── Source extract ──
You were six years old, at your grandma's house, and you went to use the bathroom. Everything in that bathroom was pink. Pink tile. Pink rug. Pink soap shaped like a seashell that you were not allowed to touch. And on the back of the toilet tank, sitting there like she lived there, like she had always lived there, was a doll.
She was wearing a ball gown. An enormous one. The skirt flared out into a perfect dome that took up the entire back of the toilet, and the skirt was crocheted, and the top of the skirt was a plastic Barbie torso in a little crocheted bodice with tiny pearl buttons, and she had a tiny crocheted hat, and her hair was yarn, and you thought: why is there a doll on the toilet.
And then you picked her up.
Under the skirt was a roll of toilet paper. Just sitting there. The doll had been a lid this entire time. The doll was a hat for toilet paper. The doll's whole job was to cover the toilet paper so nobody would have to look at it, as if toilet paper were a problem that decor could solve.
───
* [Request 1] Decide whether each statement agrees with the passage about the doll, answering yes or no and quoting the words from the passage that decide it: (a) The soap in the bathroom was shaped like a seashell. (b) The doll's skirt was made of satin. (c) A roll of toilet paper was hidden under the doll's skirt.
* [Request 2] Carry on the passage about the doll, picking up after its final sentence and keeping the same voice.
── Supplied records ──
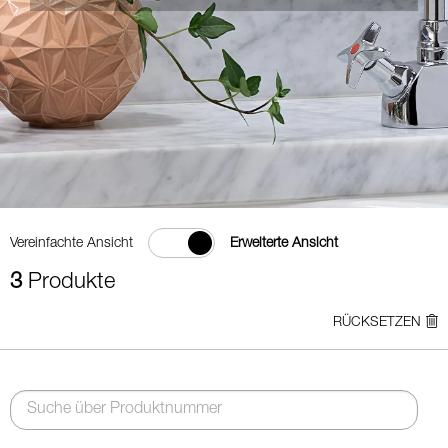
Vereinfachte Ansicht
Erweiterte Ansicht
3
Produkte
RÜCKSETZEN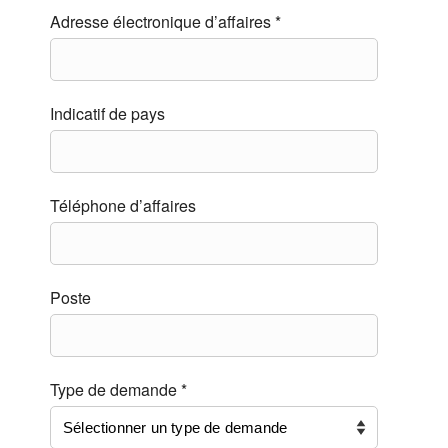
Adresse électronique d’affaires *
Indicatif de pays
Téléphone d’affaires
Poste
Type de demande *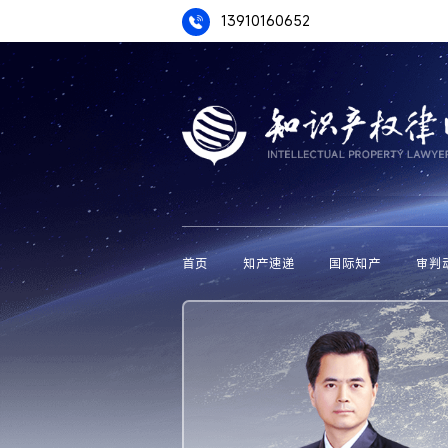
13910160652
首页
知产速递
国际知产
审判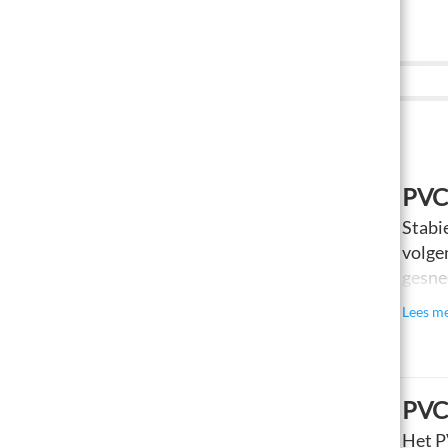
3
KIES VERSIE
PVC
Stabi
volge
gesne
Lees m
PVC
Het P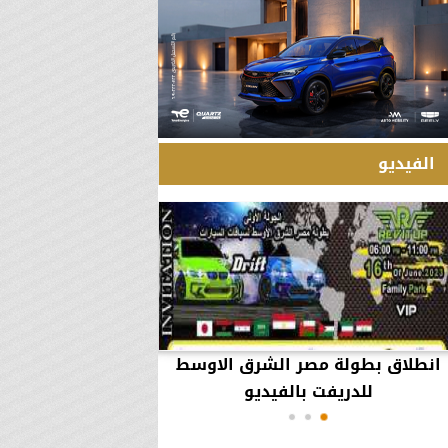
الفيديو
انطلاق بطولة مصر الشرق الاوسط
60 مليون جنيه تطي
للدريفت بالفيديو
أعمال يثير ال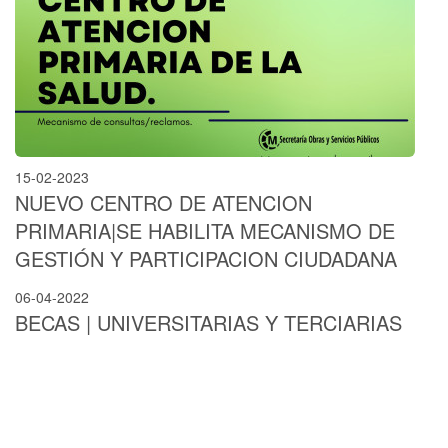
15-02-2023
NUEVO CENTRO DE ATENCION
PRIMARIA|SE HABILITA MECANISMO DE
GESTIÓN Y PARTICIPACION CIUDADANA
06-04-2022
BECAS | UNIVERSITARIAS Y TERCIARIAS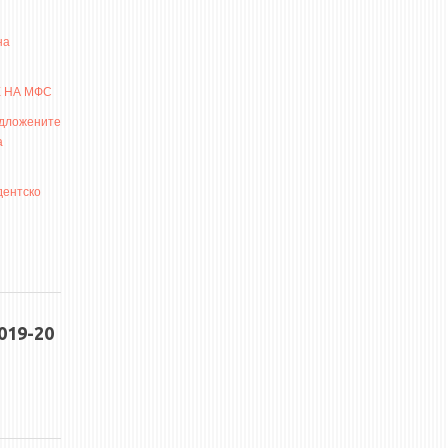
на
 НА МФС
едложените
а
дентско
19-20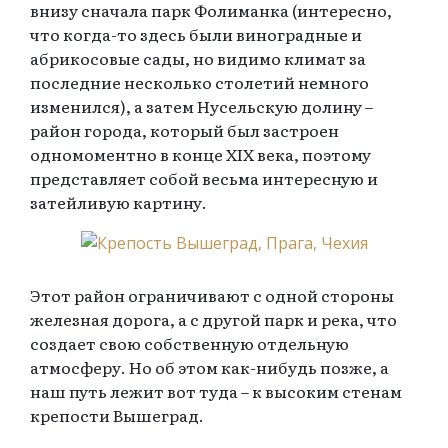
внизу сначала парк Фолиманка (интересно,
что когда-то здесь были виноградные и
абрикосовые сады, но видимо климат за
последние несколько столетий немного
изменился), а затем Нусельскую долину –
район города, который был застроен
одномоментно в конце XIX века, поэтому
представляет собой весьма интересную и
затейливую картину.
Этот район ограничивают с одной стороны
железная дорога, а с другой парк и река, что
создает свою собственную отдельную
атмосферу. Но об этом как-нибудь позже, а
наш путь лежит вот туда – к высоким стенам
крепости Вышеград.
───
* [Expected answer 1]
(a) Yes: "Pink soap shaped like a seashell that you were not allowed to touch."
(b) No: "the skirt was crocheted"
(c) Yes: "Under the skirt was a roll of toilet paper."

* [Expected answer 2]
The Southern Belle Industrial Complex
There was no name for these things. Or if there was a name, nobody used it. You never heard an adult say "where's the crocheted toilet paper cozy in the shape of a Southern Belle." They just existed, in every grandma's bathroom, in roughly the same three color schemes - pink and white, peach and cream, or for the rebels, powder blue and lavender.
They were handmade. Always. Not handmade in the cottagecore Etsy sense. Handmade in the your grandma's friend Pat made forty of them over one winter sense. Pat made them. Doris made them. Your own grandma made them if she was in a certain phase. They showed up at craft fairs in church basements, arrayed on a folding table next to the potholders and the Christmas ornaments made out of clothespins, and they cost somewhere between four and seven dollars, and Pat would not take a check but she would take a five and tell you to keep the change.
The doll on top was not a real Barbie. It was a Barbie-shaped object. A three-dollar knockoff from the craft store with slightly wrong proportions and a face that looked like Barbie if you were describing her to a sketch artist. The head was a little too big. The eyes pointed in slightly different directions. But the skirt was magnificent, and the skirt was the whole point, and nobody was looking at her face anyway.
The Three Layers
Let's be clear about the engineering. This was a three-layer device.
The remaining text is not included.